Merging tables in R can be tricky. Ensuring accuracy and understanding the joined data fully can be tedious tasks. That's where `joyn` comes in. Inspired by Stata's informative approach to merging, `joyn` makes the process smoother and more insightful.

While standard R merge functions are powerful, they often lack features like assessing join accuracy, detecting potential issues, and providing detailed reports. `joyn` fills this gap by offering:

* **Intuitive join handling:** Whether you're dealing with one-to-one, one-to-many, or many-to-many relationships, `joyn` helps you navigate them confidently.
* **Informative reports:** Get clear insights into the join process with helpful reports that identify duplicate observations, missing values, and potential inconsistencies.

## What makes `joyn` special?

While standard R merge functions offer basic functionality, `joyn` goes above and beyond by providing comprehensive tools and features tailored to your data joining needs:

**1. Flexibility in join types:** Choose your ideal join type ("left", "right", or "inner") with the `keep` argument. Unlike R's default, `joyn` performs a full join by default, ensuring all observations are included, but you have full control to tailor the results.

**2. Seamless variable handling:** No more wrestling with duplicate variable names! `joyn` offers multiple options:

* **Update values:** Use `update_values` or `update_NA` to automatically update conflicting variables in the left table with values from the right table.

GIVEN INFORMATION:

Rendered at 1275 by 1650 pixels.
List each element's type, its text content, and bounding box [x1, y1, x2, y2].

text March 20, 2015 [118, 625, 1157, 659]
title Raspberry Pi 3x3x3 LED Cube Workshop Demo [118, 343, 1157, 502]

GIVEN TASK 1: According to the excerpt about the `joyn` package, what kind of join does `joyn` perform by default?
GIVEN TASK 2: Proceed with the excerpt about the `joyn` package, starting after its final sentence.

OUTPUT 1: A full join, so that all observations are included.

OUTPUT 2:
* **Keep both (with different names):** Enable `keep_common_vars = TRUE` to retain both variables, each with a unique suffix.

* **Selective inclusion:** Choose specific variables from the right table with `y_vars_to_keep`, ensuring you get only the data you need.

**3. Relationship awareness:** `joyn` recognizes one-to-one, one-to-many, many-to-one, and many-to-many relationships between tables. While it defaults to many-to-many for compatibility, **remember this is often not ideal**. **Always specify the correct relationship using `by` arguments** for accurate and meaningful results.

**4. Join success at a glance:** Get instant feedback on your join with the automatically generated reporting variable. Identify potential issues like unmatched observations or missing values to ensure data integrity and informed decision-making.

By addressing these common pain points and offering enhanced flexibility, `joyn` empowers you to confidently and effectively join your data frames, paving the way for deeper insights and data-driven success.

## Performance and flexibility

### The cost of Reliability

While raw speed is essential, understanding your joins every step of the way is equally crucial. `joyn` prioritizes providing **insightful information** and preventing errors over solely focusing on speed. Unlike other functions, it adds:

* **Meticulous checks:** `joyn` performs comprehensive checks to ensure your join is accurate and avoids potential missteps, like unmatched observations or missing values.
* **Detailed reporting:** Get a clear picture of your join with a dedicated report, highlighting any issues you should be aware of.
* **User-friendly summary:** Quickly grasp the join's outcome with a concise overview presented in a clear table.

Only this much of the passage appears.